My wife is the most precious thing in my life. I often answer your question with a comparison that most can easily relate too. When someone asks me if they can take my Harley out for a ride, there are a lot of things I consider... Do I trust them enough to let them take it, just how well do I know them, what experience do they have, will they return it back to me in the same or better condition than before they left. You get the major idea... My sweetheart means more to me than the bike so I try to view the situation the same way. Her first experience was with a close friend we trusted. Since we were completely innocent when we married, we had no sexual experience outside our own relationship. To share something this personal and completely expose ourselves was new and made us both alittle nervous. We started by letting our friend have graduating stages of foreplay until Cyn was comfortable being naked and touched by someone other than myself. The first time was not all that great because everyone was nervous. After a few more times everyone was relaxed and began to really enjoy the experience. As we moved on to new people, we learned to ask important questions keeping in mind, these are our bodies and our health and we want to protect them from anything that could be destructive. We both also keep in our minds at all time, sex is a physical event, love is emotionally. We make love to each other, we have sex with other people. We have now been in lifestyles long enough it doesn't take long to know who we feel good about and who we don't. Just one last bit of advice, follow that gut feeling, it often helps you make the right decision.

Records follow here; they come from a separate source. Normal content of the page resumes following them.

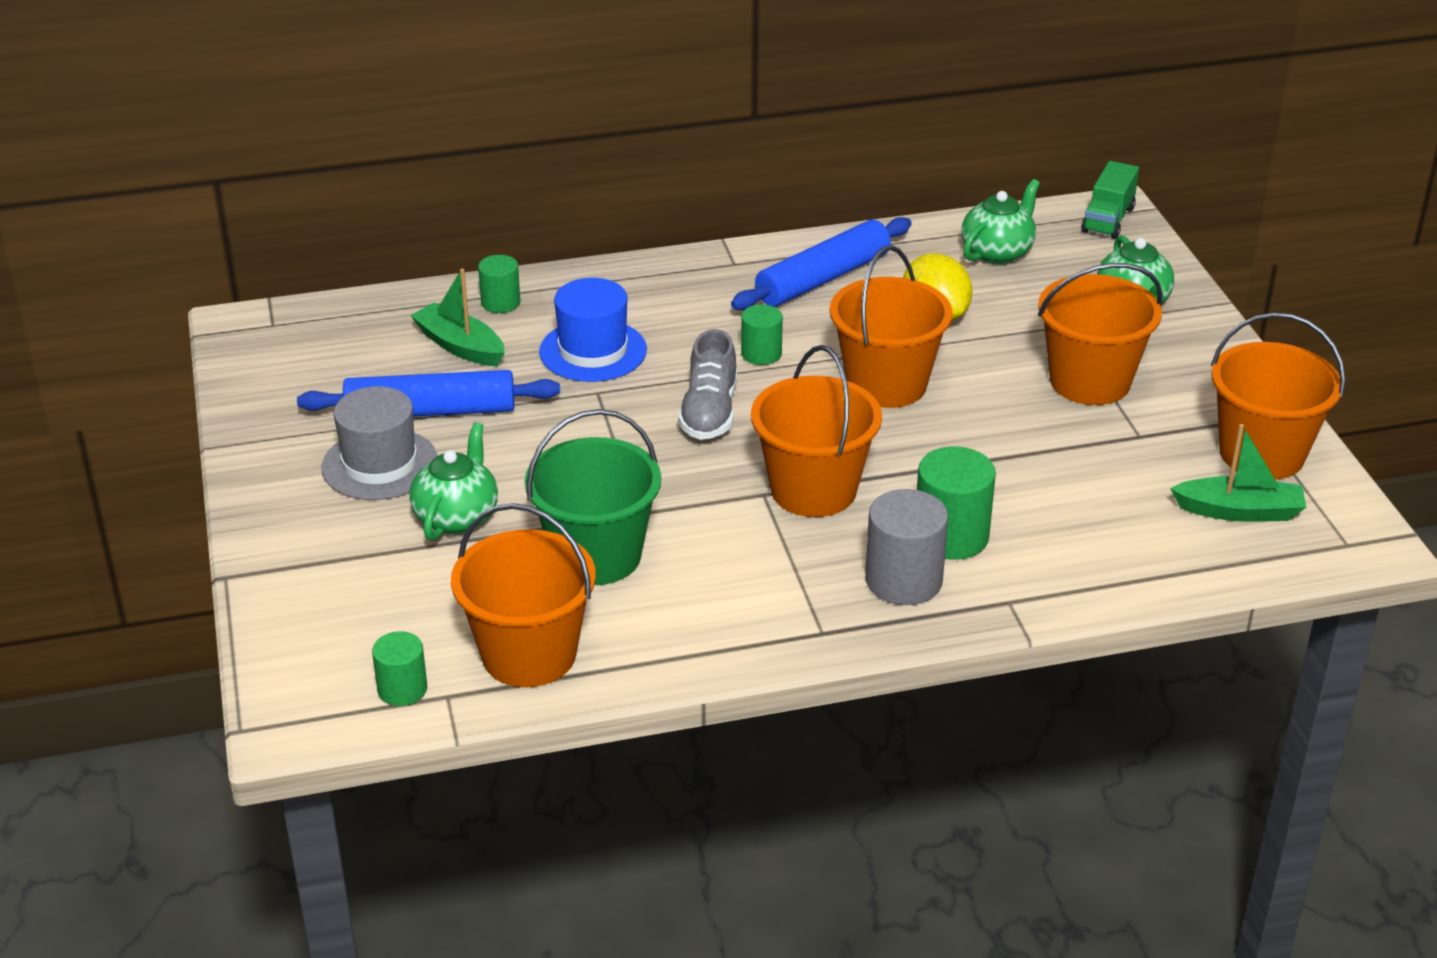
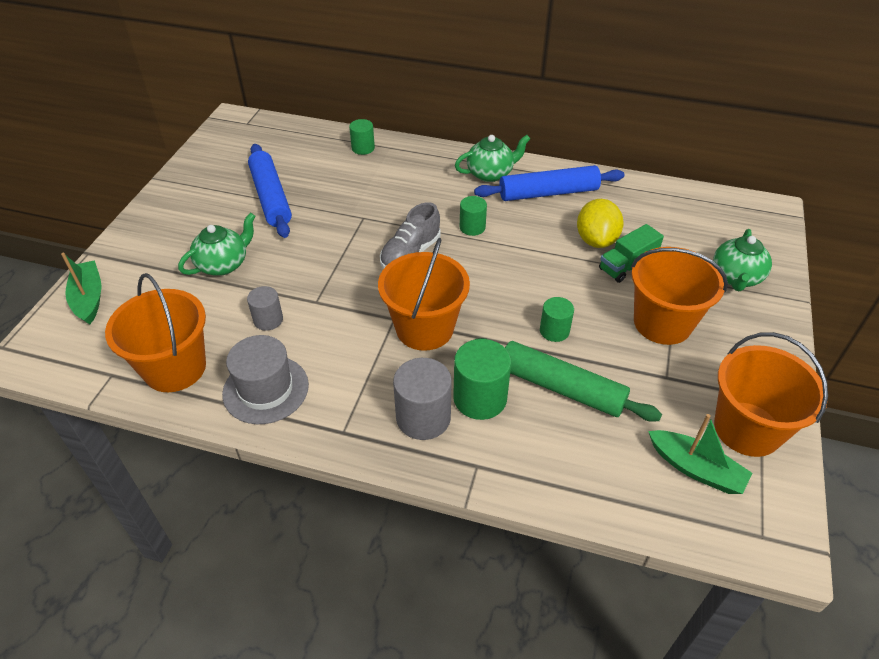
camera: 30 degrees right, 10 degrees up
blue rolling pin [297,370,560,417] -> blue rolling pin turned 45 degrees clockwise [248,144,292,238]
grey hat [322,386,437,500] -> grey hat moved to [222,335,309,424]
green cylinder [372,631,427,706] -> green cylinder moved to [540,297,574,342]
green boat [410,268,505,366] -> green boat moved to [61,253,102,325]
green bucket [525,409,661,585] -> grey cylinder [247,286,283,331]
blue hat [539,278,647,382] -> none
orange bucket [830,245,953,408] -> none
green teapot [961,179,1040,264] -> green teapot moved to [455,135,530,182]
green truck [1081,161,1139,239] -> green truck moved to [599,224,664,283]
none -> green rolling pin [474,338,662,422]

We have the done married with a hallpass before, and its been great....you know each other is already in a committed relationship, usually less drama. But we have to talk and get a feel for the couple so that we KNOW everyone involved is comfortable and ok. These have been some of our best experiences
Our experiences have been mixed, had great single guy playmates that just can't abide by our rules and attempt to put something together with my wife on the side,that's a deal breaker. Married guys with hall passes seem best, or just playing away from home
Anyone know someone with a huge manhood like this for wife. If you do and they are close to us or travel message me please.
ParkCityWife wrote:

We have had the best results with the wife going out on the town with another lady friend. That way they pic who they are interested in and enjoy the flirtation and attention. They want to feel desired and just setting up a meeting with some guy from this site often doesn’t work. Most guys here are just interested in getting laid. Nothing against that since it is a swinger site. Take it slow and respect her wishes. She needs to feel “safe” with the other guy and this takes time. Enjoy the journey not just the end result. Our communication, love and trust is the foundation. Most of all just have fun and remember that your fantasies might be stronger than the real thing. Although it is awesome watching them get fucked. 😉

Well said, the natural flow of an evening getting to know a person she is attracted to seems the best way to find a long term friend. Building a connection and ensuring the guy is "in to her" leads to a much more satisfying experience. Keep looking, there are a lot of great guys out there. You'll be glad you did.